Firstly, I must say that I loved “As Time Passes” so much, I finally remembered why I actually liked Virginia Woolf in high school. But before I get to that, I have to talk about the part of the novel I find so hilarious, which is actually found as the main focal point in the second part: silence.
These characters of ours don’t talk, even though they speak outloud often about mundane things. The first great irony is that it seems like they never shut up, as Woolf writes long, broken, incoherent thoughts that lead to other thoughts that don’t have anything to do with the before thoughts but somehow bring us to another character that is busy thinking themselves about everything and nothing, no one and every one. The point? Every one is obviously very self involved, but most of them also seemed to be convinced that they hold an immensely strong inuitive power. Lily thinks she knows Mr. Ramsay’s suffering, and she also thinks she knows why and how wrong Mrs. Ramsay is as a person. Mr. Ramsey connects to his wife in silence, and she with him samely. Bank’s ponders Mrs. Ramsay’s thoughts and Lily’s Mr. Banks regarding same topic, but nothing is ever said.
As Time Passes:
Lights out, darkness, silence, light, air, night. [Mrs. Ramsay's dies.] Empty house. Mrs. McNab. Air. Light. Shadow. Loveliness and Stillness. Silence. Light. Mrs. McNab. Mortality. Spring. [Prue weds] Nature and order. Rain. [Prue's dead] Summer. Light. Silence. Night. [Andrew's dead] Nature. Beauty. Nature. Beauty. [Carmichael makes popular poetry] (VII, repeat all the obove, excepting of human deaths, over long period of summers and winters). Mrs. McNabb, possessions, the aging of house and woman, death contemplation, flowers, abandonment. Decrepidation of house/man’s possession overtaken by nature. Then redoing or undoing (depending on personal outlook) of house for the preparation of the owner’s return. (Lily returns) People return: guests. House has a being? End.
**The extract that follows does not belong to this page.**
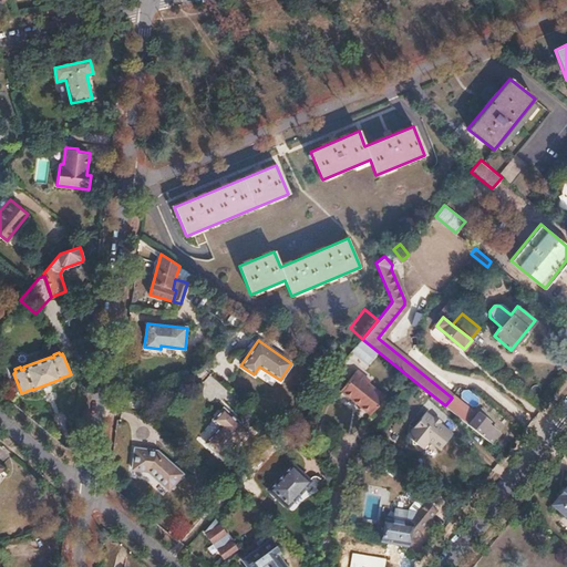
[(357,370),(340,390),(371,414),(384,398),(368,383),(370,381),(357,370)]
The silence of life without humans can make appreciative sounds. Following air as though following a child that aims to tuoch everything. Everything that had to do with our main characters was bracketed and swiftly thrown at us in intervals between long descriptions of either darkness, light, nature, the physicality of the house and time. Maybe I’m not explaining why I think this is so cool, but I think it speaks for itself: The language Woolf uses is familiar and still mindboggling.